PROBLEM DESCRIPTION: Rewrite the material below, changing "largest total" to "highest total" wherever it appears and keeping everything else the same. Leave the pictures out.

Dataset excerpts:
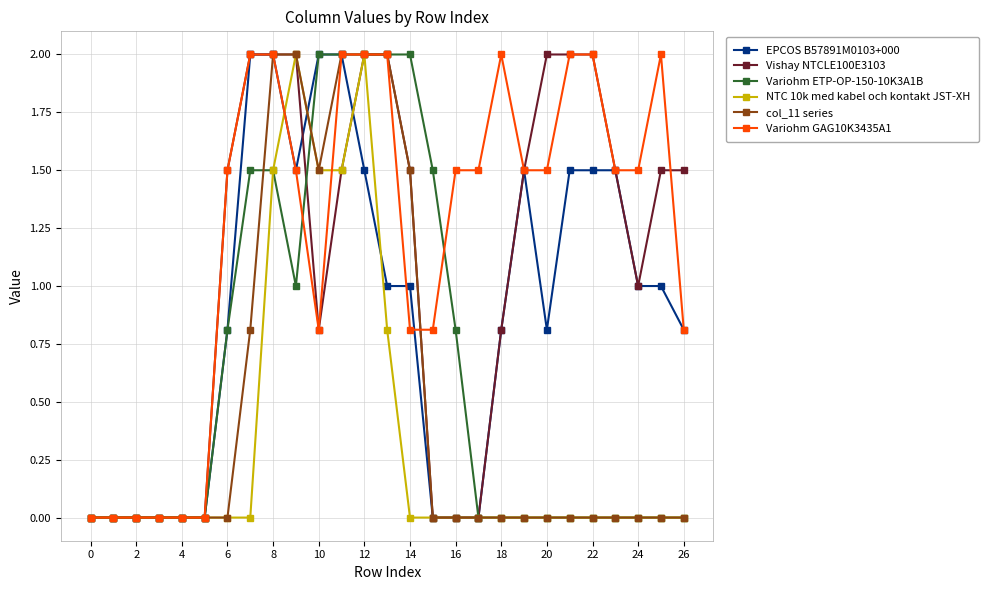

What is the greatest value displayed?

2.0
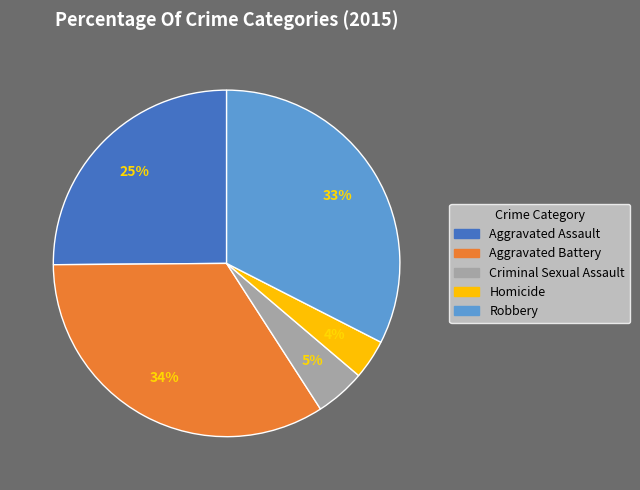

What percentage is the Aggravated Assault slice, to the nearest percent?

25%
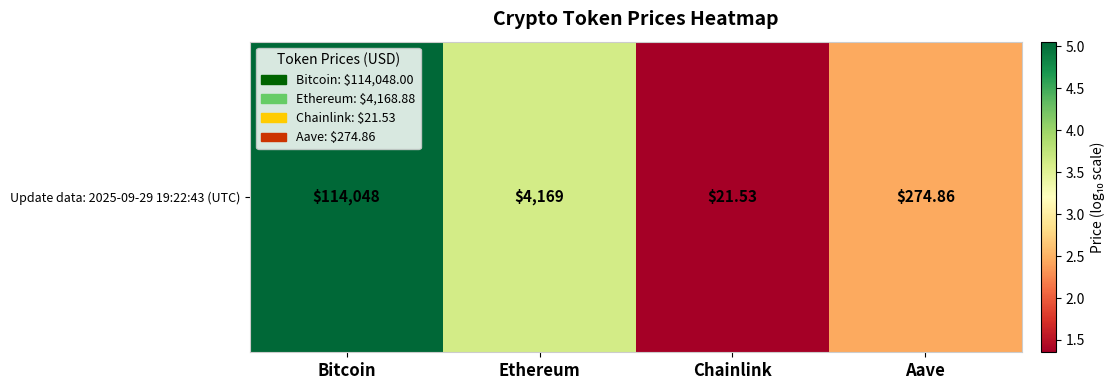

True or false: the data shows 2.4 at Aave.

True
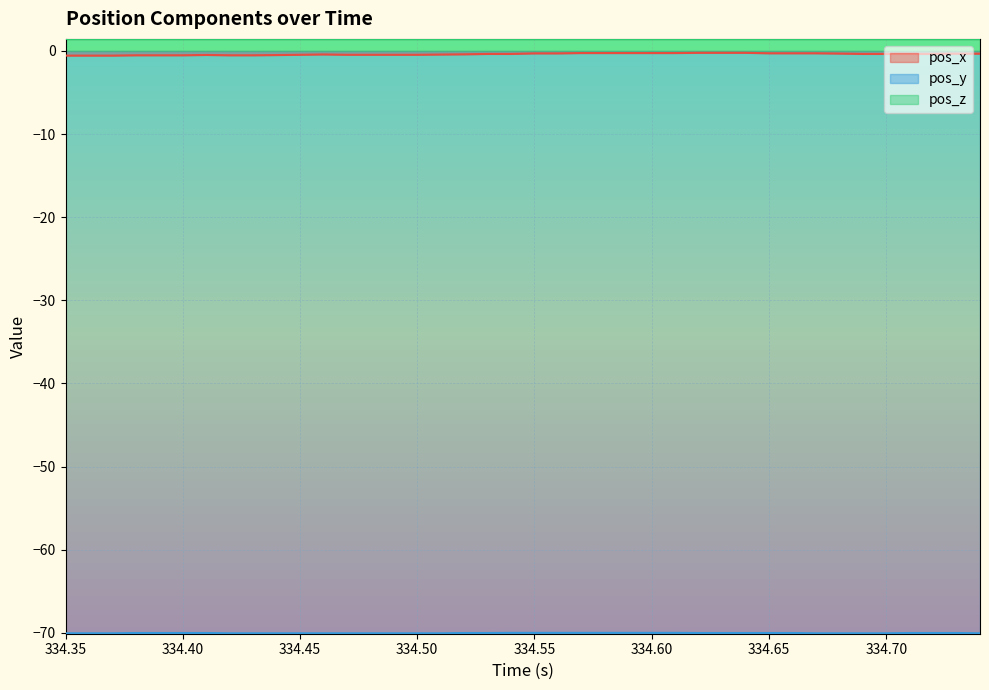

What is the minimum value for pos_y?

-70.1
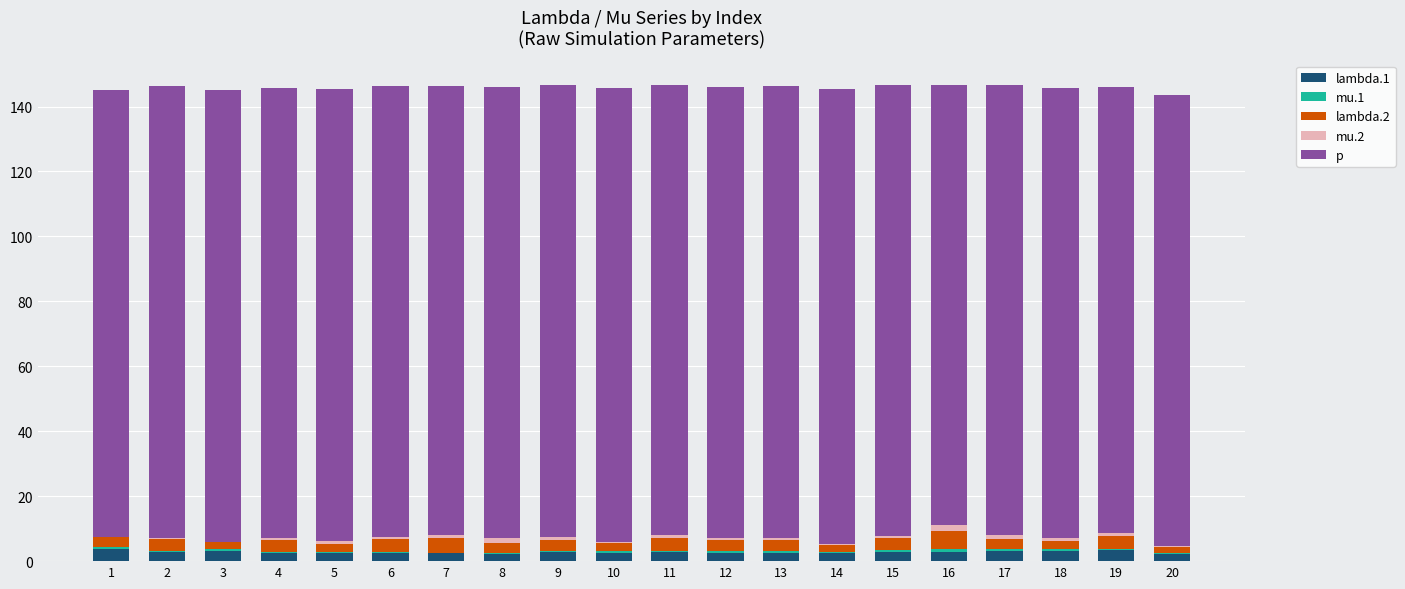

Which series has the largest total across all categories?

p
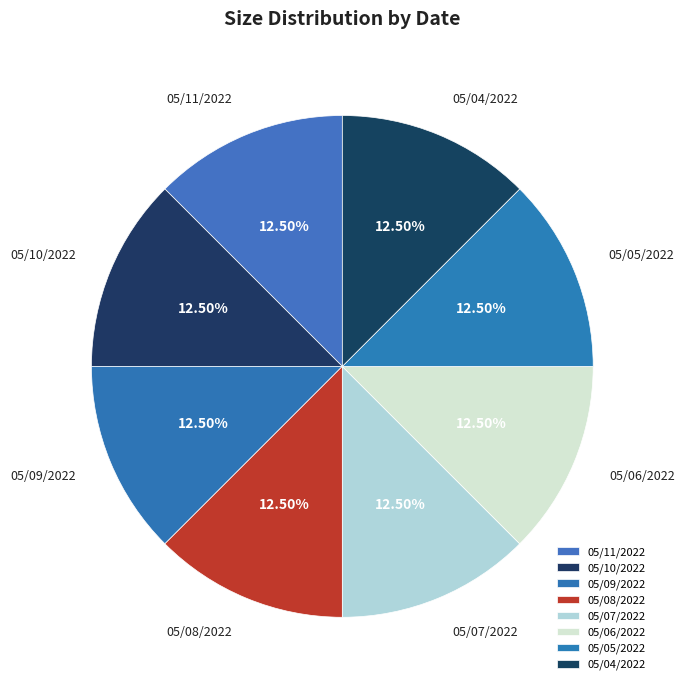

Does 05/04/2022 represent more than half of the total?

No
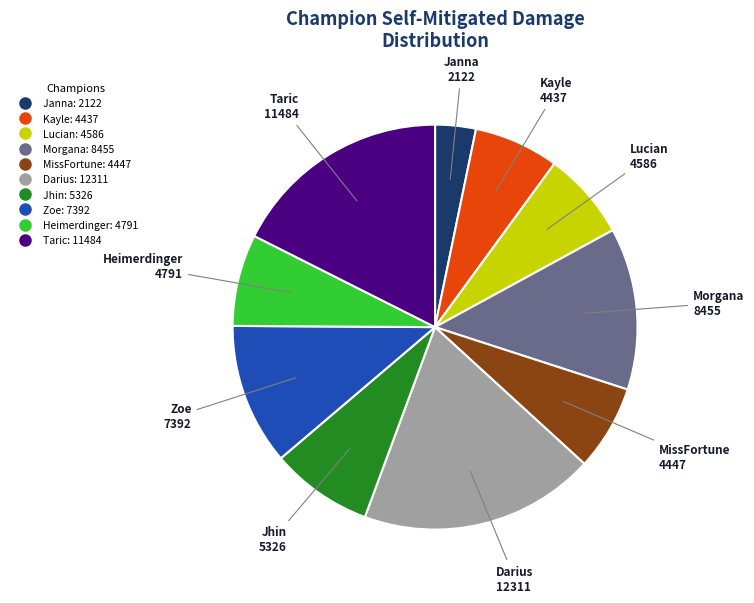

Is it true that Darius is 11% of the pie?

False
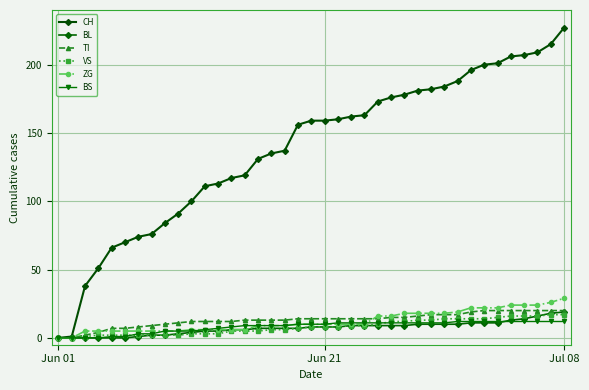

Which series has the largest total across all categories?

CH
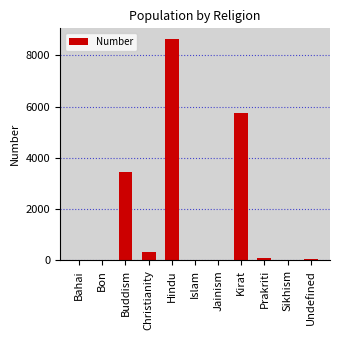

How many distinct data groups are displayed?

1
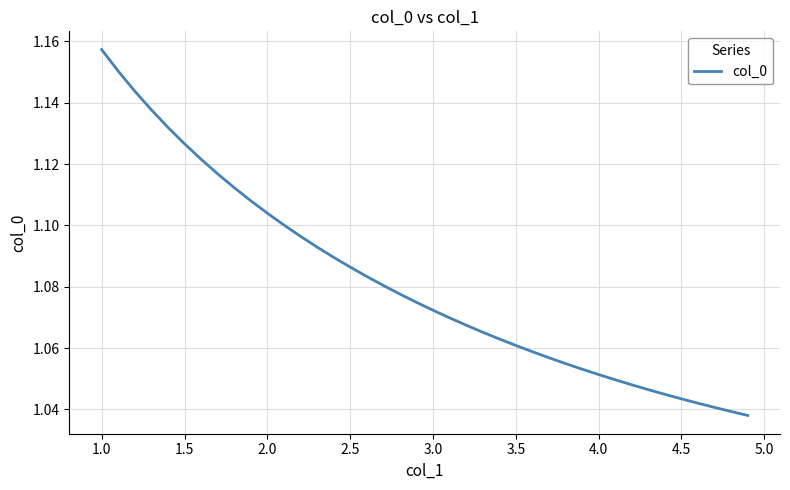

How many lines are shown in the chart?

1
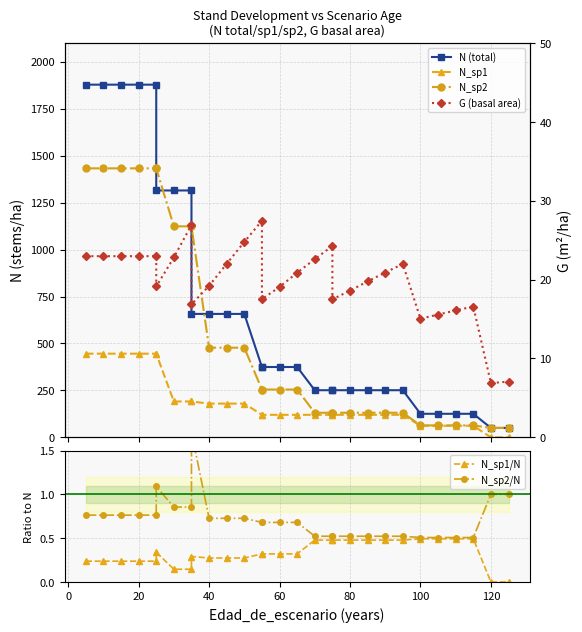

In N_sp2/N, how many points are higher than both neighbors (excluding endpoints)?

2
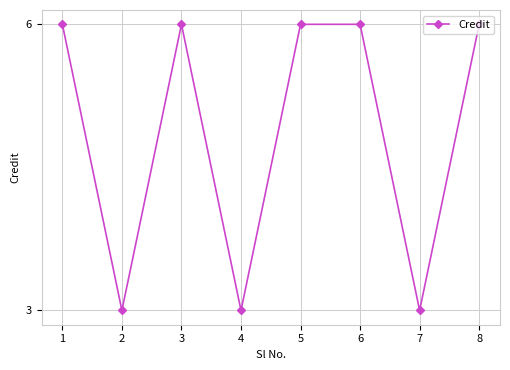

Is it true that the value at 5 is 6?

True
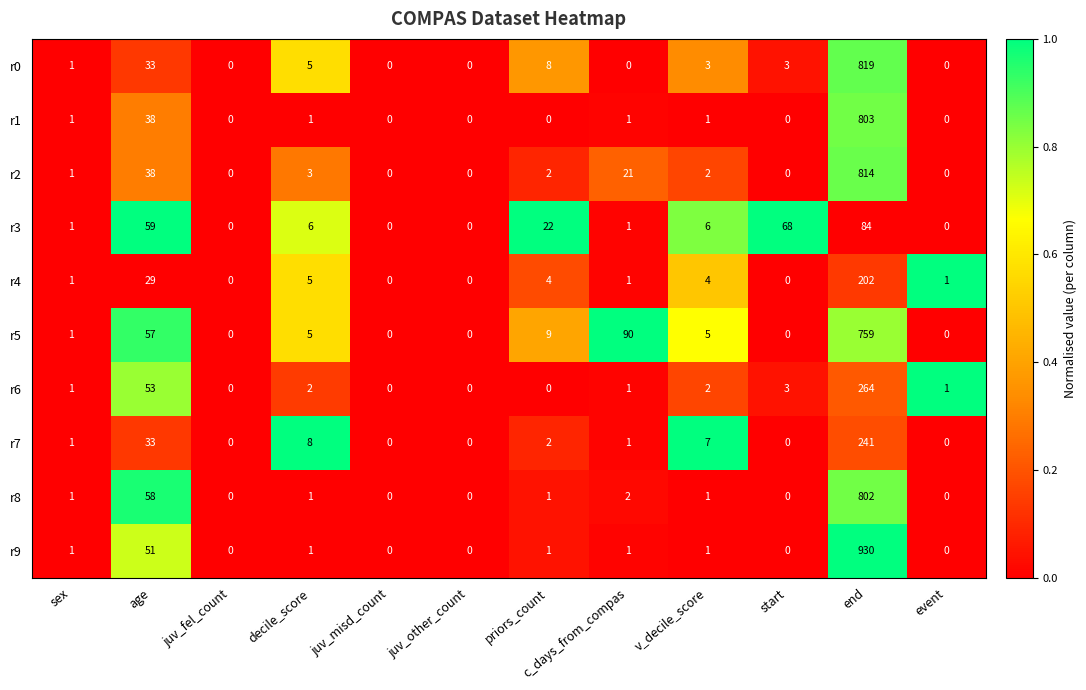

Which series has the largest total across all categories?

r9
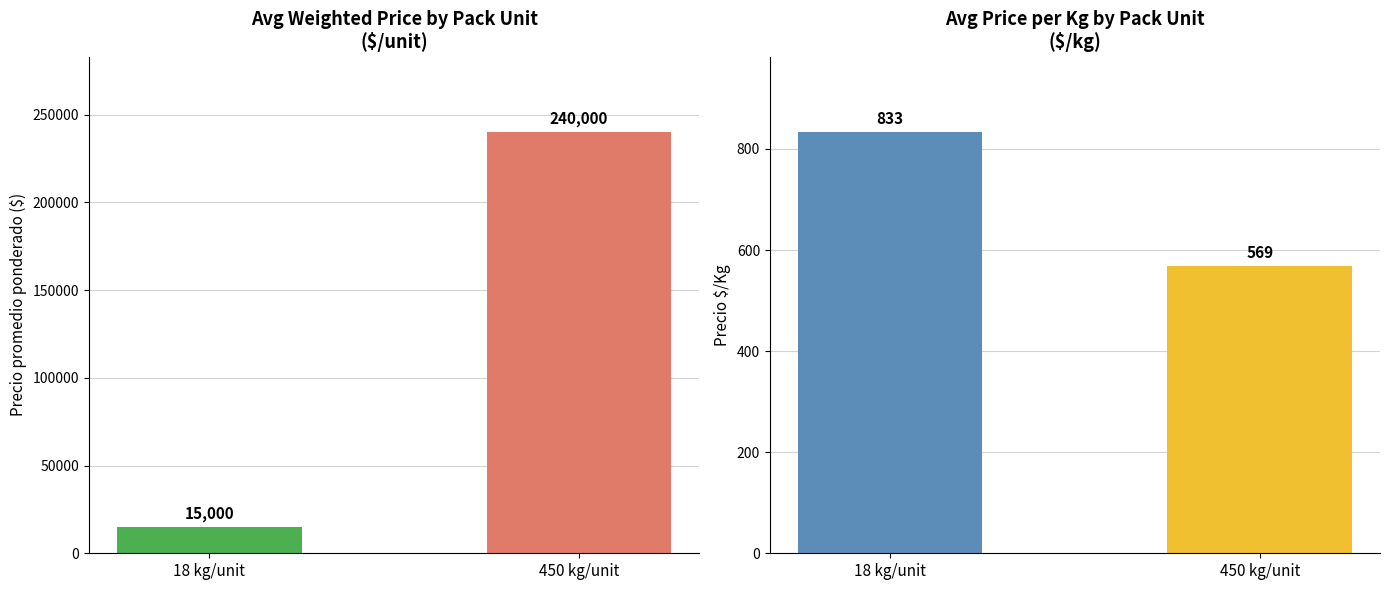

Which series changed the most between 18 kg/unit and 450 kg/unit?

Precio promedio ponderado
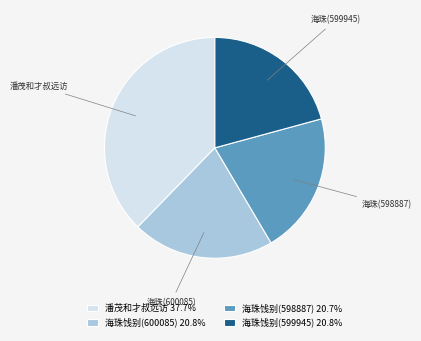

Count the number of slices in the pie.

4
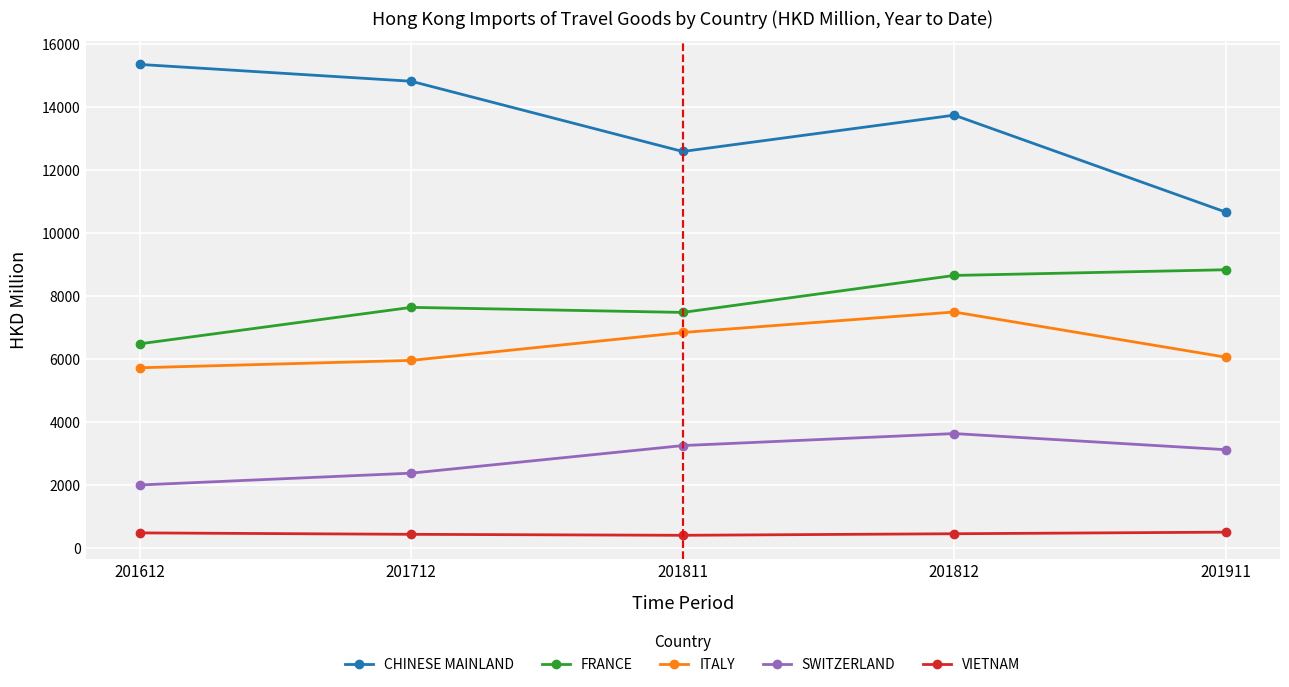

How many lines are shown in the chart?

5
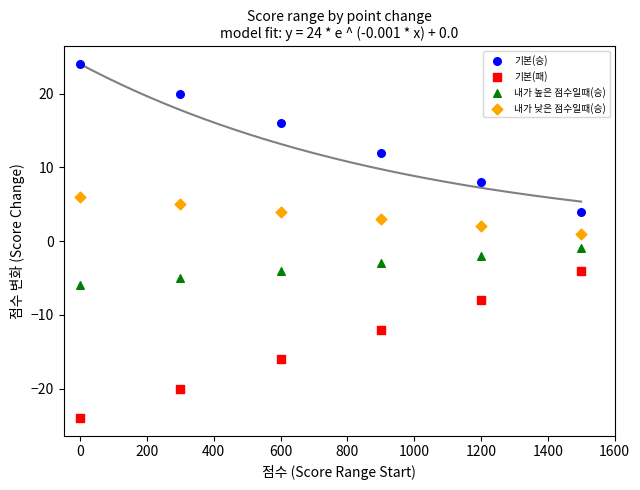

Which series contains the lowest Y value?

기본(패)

ANSWER TO THIS PROBLEM:
What is the greatest value displayed?

2.0

What percentage is the Aggravated Assault slice, to the nearest percent?

25%

True or false: the data shows 2.4 at Aave.

True

What is the minimum value for pos_y?

-70.1

Which series has the highest total across all categories?

p

Does 05/04/2022 represent more than half of the total?

No

Is it true that Darius is 11% of the pie?

False

Which series has the highest total across all categories?

CH

How many distinct data groups are displayed?

1

How many lines are shown in the chart?

1

In N_sp2/N, how many points are higher than both neighbors (excluding endpoints)?

2

Is it true that the value at 5 is 6?

True

Which series has the highest total across all categories?

r9

Which series changed the most between 18 kg/unit and 450 kg/unit?

Precio promedio ponderado

Count the number of slices in the pie.

4

How many lines are shown in the chart?

5

Which series contains the lowest Y value?

기본(패)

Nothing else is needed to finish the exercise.